Shared ground
These proverbs connect what a person receives (encouraging signals, good news, correction) with what a person becomes (joy within, strength, understanding, wisdom, honor). The text treats inner life (“heart”) and embodied life (“bones”) as linked: positive input can lift the inner person and even be described as strengthening the body.
The passage also assumes that correction is not merely negative speech. “Reproof/correction” is presented as a life-giving kind of truth-telling that, when received, leads into the company of the wise and results in “understanding.” Refusing it is pictured as self-harm (“despises his own soul”).
Finally, wisdom is not framed as value-neutral skill alone. “The fear of Yahweh” is explicitly named as what trains wisdom, and humility is presented as preceding honor.
Where interpretation differs (only where needed)
How literal the physical language is (v.30). Some read “health to the bones” mainly as a metaphor for deep vitality, resilience, or renewed strength.
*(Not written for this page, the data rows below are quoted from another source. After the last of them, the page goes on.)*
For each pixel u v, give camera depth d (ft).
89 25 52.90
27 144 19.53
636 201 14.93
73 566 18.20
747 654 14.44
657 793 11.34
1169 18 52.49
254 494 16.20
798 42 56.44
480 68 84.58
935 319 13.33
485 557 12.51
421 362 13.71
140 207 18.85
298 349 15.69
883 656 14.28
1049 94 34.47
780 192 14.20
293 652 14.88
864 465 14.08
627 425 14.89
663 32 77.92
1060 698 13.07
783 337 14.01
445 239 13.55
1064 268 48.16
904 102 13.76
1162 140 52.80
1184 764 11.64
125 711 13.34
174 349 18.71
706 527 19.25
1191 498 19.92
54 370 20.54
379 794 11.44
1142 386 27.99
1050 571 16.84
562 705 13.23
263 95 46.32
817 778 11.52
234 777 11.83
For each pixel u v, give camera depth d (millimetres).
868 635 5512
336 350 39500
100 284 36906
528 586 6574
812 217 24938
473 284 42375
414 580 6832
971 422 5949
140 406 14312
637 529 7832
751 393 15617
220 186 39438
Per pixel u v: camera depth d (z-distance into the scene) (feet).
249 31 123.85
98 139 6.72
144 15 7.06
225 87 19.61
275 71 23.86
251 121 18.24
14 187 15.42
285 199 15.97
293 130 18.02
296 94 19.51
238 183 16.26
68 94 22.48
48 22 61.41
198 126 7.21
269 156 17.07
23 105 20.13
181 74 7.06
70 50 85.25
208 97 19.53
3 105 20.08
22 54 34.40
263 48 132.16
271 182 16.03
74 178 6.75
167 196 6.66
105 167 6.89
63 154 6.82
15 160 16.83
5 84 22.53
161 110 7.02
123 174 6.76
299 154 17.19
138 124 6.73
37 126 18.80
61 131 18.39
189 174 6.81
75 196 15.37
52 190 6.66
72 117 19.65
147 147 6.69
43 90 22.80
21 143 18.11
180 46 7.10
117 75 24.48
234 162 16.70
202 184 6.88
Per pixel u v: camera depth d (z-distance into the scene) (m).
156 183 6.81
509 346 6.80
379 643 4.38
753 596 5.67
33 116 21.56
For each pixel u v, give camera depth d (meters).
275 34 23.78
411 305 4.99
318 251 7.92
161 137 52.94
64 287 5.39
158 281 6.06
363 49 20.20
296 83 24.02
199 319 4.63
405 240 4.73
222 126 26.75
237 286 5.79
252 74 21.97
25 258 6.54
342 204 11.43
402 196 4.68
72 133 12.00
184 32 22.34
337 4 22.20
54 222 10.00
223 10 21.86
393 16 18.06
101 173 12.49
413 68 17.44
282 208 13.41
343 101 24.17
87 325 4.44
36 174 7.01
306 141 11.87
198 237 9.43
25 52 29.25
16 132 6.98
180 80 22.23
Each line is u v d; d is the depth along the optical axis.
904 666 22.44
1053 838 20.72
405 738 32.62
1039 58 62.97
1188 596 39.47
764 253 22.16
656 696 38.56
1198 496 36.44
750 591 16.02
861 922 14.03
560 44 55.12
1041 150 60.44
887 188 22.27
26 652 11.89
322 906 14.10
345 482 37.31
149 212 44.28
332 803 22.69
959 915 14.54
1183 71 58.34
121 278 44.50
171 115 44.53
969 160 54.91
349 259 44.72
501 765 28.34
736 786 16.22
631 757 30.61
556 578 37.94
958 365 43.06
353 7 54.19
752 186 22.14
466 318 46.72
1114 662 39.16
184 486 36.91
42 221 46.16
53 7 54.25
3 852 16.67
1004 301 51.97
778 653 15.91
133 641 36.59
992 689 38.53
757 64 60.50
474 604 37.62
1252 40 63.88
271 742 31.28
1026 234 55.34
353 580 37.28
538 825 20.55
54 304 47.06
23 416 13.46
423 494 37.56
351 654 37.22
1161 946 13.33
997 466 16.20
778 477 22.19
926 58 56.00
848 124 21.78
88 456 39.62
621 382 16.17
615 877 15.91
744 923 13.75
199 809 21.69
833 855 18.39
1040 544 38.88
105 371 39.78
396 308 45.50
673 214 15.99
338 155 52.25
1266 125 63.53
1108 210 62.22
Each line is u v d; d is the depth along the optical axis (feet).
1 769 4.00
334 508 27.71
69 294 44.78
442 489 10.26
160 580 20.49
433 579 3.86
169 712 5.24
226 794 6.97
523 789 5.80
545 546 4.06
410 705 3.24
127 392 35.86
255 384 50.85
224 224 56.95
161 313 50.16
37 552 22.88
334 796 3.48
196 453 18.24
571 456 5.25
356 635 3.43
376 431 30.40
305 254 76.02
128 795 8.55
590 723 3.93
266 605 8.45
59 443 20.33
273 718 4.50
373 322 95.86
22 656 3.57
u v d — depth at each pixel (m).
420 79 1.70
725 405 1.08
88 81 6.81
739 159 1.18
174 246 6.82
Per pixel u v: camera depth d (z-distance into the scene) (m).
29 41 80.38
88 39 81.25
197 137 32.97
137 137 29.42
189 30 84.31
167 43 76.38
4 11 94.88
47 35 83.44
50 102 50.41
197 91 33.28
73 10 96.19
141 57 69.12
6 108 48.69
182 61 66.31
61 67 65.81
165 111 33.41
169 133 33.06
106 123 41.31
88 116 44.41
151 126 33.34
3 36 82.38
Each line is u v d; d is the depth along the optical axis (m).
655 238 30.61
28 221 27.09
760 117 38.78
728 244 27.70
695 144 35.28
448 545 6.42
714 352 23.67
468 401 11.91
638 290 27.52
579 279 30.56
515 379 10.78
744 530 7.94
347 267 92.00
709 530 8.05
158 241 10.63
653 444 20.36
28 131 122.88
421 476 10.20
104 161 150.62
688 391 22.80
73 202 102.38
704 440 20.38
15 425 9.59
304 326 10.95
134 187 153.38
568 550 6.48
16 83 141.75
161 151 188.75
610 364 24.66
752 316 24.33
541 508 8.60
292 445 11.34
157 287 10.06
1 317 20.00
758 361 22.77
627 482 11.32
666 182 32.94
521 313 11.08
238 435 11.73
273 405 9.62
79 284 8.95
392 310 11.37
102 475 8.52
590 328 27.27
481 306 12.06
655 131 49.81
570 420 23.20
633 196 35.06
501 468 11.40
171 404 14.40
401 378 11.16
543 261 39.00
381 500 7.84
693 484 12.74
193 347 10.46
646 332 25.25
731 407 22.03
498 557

Others think the saying expects real bodily effects from emotional encouragement and good news (without promising perfect health).
What “lives” means (v.31). Some take it as broad flourishing (a thriving life-path). Others hear an added moral/spiritual sense: living in the “right” way before God.
What “before honor is humility” implies (v.33). Some read it as a typical pattern: humility often comes first, and honor tends to follow. Others read it more strongly as a moral order: humility is the fitting path, and honor is only rightly received after it.
Why the disagreement exists
The proverbs use compact images (“light of the eyes,” “health to the bones,” “lives,” “before”) that can carry more than one nuance. Because they are general sayings rather than case-by-case promises, readers weigh metaphor, observed life-patterns, and moral teaching differently.
What this passage clearly contributes
Explicitly, the text claims that (1) encouraging signals and good news bring joy and deep strengthening; (2) listening to reproof is associated with life and belonging among the wise; (3) refusing correction is self-contempt, while receiving it yields understanding; and (4) reverence toward Yahweh is a trainer of wisdom, with humility preceding honor (Proverbs 15:33). Theologically inferred from these claims is a picture of wisdom as teachability under God: true wisdom grows where correction is welcomed, and lasting honor is linked to humility rather than self-assertion.